- **Task requirements**
Show every line below where "camera" can be found.

- **Records provided**
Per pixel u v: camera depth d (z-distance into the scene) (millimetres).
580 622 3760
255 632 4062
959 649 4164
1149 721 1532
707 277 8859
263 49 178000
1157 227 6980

--

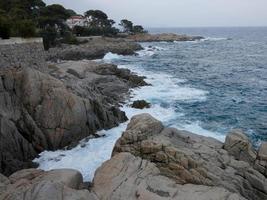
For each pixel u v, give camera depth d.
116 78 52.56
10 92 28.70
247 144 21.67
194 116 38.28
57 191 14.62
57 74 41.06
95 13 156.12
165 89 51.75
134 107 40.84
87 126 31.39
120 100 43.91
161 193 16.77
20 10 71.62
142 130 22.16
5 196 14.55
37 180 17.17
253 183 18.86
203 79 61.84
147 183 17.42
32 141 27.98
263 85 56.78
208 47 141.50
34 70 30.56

- **Answer section**
Per pixel u v: camera depth d (z-distance into the scene) (millimetres).
For each pixel u v, give camera depth d.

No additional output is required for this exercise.